The 835 R-HD electric-drive machine in use at FPT’s Kronk facility is mounted on crawler tracks and is powered through a tether cable that allows it to travel within a limited range. The new 840, however, is mounted on a four-point floating structure with a pylon in a fixed location adjacent to the shredder.
Jeff Beebe is part of FPT’s purchasing group and now works on site with the new 840 scrap handler every day. “We had our yard arrangement all laid out before we purchased the machine,” Beebe says. “The plan was to unload trucks and to feed the shredder, all within the same swing radius. The machine we chose – the 840 – is mounted on a floating pedestal and has enough reach that no mobility is needed.”
The Strong Steel site in Michigan is a 9-acre yard and processes in excess of 200,000 tons per year. Beebe says the operation is purely focused on shredder throughput. Flattened automobiles arrive on trailers. They are fed through the shredder and ferrous material is separated by a magnet. The clean material is shipped to customers by rail and truck. The new Sennebogen machine was chosen to perform simply, quickly and reliably.
Benacquisto says he was very comfortable with choosing his new 840 from the beginning.
“I had visited the factory in Germany and met Erich Sennebogen, so I knew their abilities,” says Benacquisto. “Constantino Lannes [president of Sennebogen LLC] was here at our site for our negotiations on the machine. We expected similar performance to our 835, but we went up to the 840 model for added throughput.”
Their older electric 835 R-HD has now been in service for four years and has logged over 45,000 hours on the original electric motor. To Jeff Beebe, that shows him electric drive was the right choice.
“That could be up to four engines or more,” he says. “We have an excellent rebuild program with another supplier of diesel machines, but this system surpasses even that.”
Watching the 840 operate, Beebe comments on the quiet operation of the machine.
“Noise and pollution are definite factors – it’s noticed in the yard,” he says. “The operator likes less of both.
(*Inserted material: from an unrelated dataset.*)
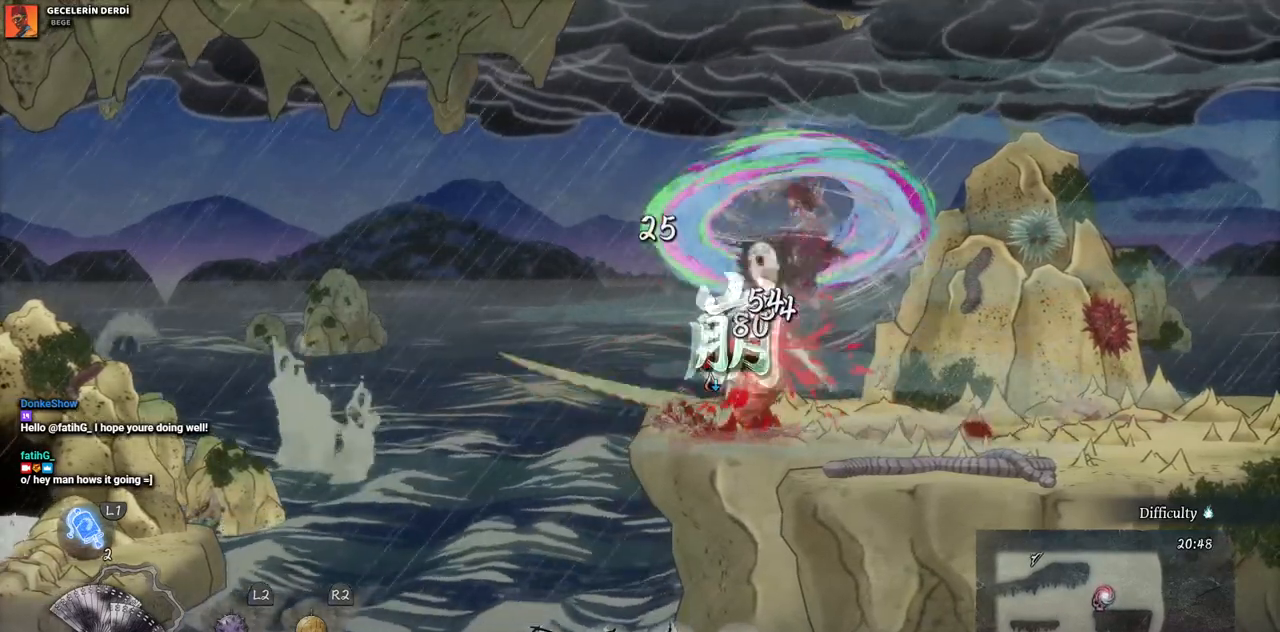
{"buttons": [], "left_stick": "center", "right_stick": "center", "events": [[17, "SQUARE", "up"], [83, "SQUARE", "down"], [150, "SQUARE", "up"], [250, "SQUARE", "down"], [317, "SQUARE", "up"], [383, "SQUARE", "down"], [433, "SQUARE", "up"]]}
Especially with Sennebogen’s elevating cab, there’s more separation from the machine and vibration, and no exhaust blowing on you.
“A big issue with new machines today, especially big machines, is the emissions – the Tier 3 and Tier 4 stuff. Electric power just takes that right out of the equation. In terms of our electric machines, the perks greatly outweigh any downside, and they exceed our value proposition.”
Beebe recalls also that their operator was “a little leery” of the 840 when he first began to run it.
“The pedestal gives the machine a 9-foot 10-inch (3 metre) rise and the elevated cab adds another 8 feet 10 inches (2.7 m) of height,” he says. “It took some getting used to – to work up that high – but now he rides it up and down like an elevator.”
According to FTP, the arrival of the 840 at Strong Steel coincided nicely with the arrival of Alta Equipment as the regional distributor for Sennebogen equipment. Benacquisto was pleased to see that Alta is opening a new branch in Detroit, becoming the only heavy equipment dealer within the city limits.
“They are a young company, working hard and doing well,” says Benacquisto, who adds that having factory trained field support for their scrap handlers completes the productivity package for FPT.